By: Carrie J. Sullivan |
Tuesday February 28, 2006 |
Genrerock PublisherFlameshovel External Links |
This is not background music. This album is a journey; a very specific place that you never really want to go but every once in a while, as part of the human experience, you end up there. At first listen I was tempted to dismiss it as self-indulgent, shoe-gazer mope-rock - a style I have no sympathy for - but the more I heard, the more the sparse yet full and open arrangements took me somewhere. I didn't end up in a teenager's angst-sodden, laundry-littered bedroom, but in a very adult place of hard choices with the consequences and heartache that often accompany them.
Chris Salveter pulls words into phrase taffy with his mush-mouth delivery and extended vowels, although his plaintive wail gets hard to hear for an entire album. That being said, the vocal track and particularly the chorus of "Sweet Young Girls" is beautifully balanced yearning. Other stand-out bits include the fluid and undulating bass line on "You Can't Help Those People" and the intriguing backing vocal track on the chorus of "The Cause of It" which simultaneously harmonizes and carves its own line. "Cousin" is apparently about being in love with one's cousin which...I don't really know what to say about that except for the couplet "the Christians would burn us alive/if they found out what we did in the kitchen" is one of my favorite on the album. "To Fail You" in its entirety is a stand-out track featuring simple, declarative lyrics and more smoothly soothing walking bass. The album's marathon track, "Torture," clocks in at almost eight minutes long but every second is earned; the instrumentation and swell into the chorus is steadily paced without plodding, pushed by a particularly pulsing lead guitar line.

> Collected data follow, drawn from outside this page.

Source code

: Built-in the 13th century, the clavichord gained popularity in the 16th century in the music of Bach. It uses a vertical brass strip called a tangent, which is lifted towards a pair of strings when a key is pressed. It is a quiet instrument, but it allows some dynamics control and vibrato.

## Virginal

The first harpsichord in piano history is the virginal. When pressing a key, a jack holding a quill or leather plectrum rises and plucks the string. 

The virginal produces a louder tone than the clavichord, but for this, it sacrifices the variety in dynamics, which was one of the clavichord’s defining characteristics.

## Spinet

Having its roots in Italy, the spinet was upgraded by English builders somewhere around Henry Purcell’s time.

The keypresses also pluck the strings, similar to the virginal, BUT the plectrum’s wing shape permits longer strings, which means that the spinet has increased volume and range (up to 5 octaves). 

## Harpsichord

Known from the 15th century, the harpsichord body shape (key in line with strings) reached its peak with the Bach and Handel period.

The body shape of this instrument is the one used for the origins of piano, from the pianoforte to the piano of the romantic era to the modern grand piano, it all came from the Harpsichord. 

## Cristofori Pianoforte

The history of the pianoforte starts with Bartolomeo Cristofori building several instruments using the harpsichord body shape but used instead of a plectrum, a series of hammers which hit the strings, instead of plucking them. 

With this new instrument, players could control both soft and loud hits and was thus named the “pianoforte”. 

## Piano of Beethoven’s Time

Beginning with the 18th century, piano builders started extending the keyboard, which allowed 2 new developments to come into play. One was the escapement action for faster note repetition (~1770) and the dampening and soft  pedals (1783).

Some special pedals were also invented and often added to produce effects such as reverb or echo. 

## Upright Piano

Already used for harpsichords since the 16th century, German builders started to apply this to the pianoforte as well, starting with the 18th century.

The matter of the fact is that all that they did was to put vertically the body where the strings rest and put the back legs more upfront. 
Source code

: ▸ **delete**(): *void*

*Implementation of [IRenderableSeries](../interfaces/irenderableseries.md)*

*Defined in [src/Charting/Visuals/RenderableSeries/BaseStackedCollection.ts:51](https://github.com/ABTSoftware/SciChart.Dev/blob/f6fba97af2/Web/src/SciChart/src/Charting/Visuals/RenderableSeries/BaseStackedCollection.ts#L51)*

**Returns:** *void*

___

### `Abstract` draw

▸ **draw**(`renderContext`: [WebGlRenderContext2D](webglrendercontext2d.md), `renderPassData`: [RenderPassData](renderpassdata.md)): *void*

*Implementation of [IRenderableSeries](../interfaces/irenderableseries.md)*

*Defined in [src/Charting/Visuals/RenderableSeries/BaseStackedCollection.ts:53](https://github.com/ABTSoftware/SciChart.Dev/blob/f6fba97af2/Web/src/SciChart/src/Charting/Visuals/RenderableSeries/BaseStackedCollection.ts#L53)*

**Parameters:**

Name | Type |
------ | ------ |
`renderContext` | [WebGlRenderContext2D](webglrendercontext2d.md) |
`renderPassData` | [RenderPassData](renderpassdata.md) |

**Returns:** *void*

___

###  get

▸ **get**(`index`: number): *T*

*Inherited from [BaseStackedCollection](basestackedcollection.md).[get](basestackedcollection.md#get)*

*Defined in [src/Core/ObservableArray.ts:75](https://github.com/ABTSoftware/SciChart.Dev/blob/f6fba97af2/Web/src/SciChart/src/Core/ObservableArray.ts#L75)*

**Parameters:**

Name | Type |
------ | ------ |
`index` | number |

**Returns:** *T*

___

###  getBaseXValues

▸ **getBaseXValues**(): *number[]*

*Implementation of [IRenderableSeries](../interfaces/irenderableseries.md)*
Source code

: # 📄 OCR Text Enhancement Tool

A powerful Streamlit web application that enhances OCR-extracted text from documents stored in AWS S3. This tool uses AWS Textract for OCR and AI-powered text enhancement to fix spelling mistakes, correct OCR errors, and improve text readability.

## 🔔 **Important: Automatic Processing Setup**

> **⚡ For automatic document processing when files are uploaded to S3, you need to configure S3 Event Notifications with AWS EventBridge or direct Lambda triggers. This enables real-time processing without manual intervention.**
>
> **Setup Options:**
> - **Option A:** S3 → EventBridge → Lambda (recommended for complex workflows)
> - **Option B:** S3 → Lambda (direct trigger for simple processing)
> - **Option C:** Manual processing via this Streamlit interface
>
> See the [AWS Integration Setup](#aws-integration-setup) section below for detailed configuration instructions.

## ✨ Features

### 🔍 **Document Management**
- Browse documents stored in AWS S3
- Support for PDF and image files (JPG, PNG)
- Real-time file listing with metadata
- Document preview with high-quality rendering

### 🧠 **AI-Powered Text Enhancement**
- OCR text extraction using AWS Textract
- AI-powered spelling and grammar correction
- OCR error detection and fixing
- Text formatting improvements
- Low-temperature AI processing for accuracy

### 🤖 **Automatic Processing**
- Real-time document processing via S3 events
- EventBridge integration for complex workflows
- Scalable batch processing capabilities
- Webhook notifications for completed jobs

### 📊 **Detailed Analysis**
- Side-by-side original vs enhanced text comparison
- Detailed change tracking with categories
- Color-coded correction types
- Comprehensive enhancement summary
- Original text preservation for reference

It's the perfect song for anyone enduring a long-distance relationship and sets up the last track, "By Your Full Name," where the futility of longing in pain for some one far away has set in the connection is severed, but not without a long, hard look back.
All the Love I Could Find is a greatest hits of the painful contradictions and decisions of adulthood: knowing your weaknesses, living up to (and letting down) expectations, coming to terms with hurting some one because sometimes, dammit, there's just no way to do what you have to do and not hurt some one. The songs and lyrics take their time to unwind and build with only one song under four minutes long, appropriate considering that introspection and honesty are generally not time-efficient endeavors. At the end of the day unless you indulge your sad heart once in a while, there's no way to appreciate happiness. It's not a place you ever want to go but when you're there, it's good to have company and this album is good company indeed.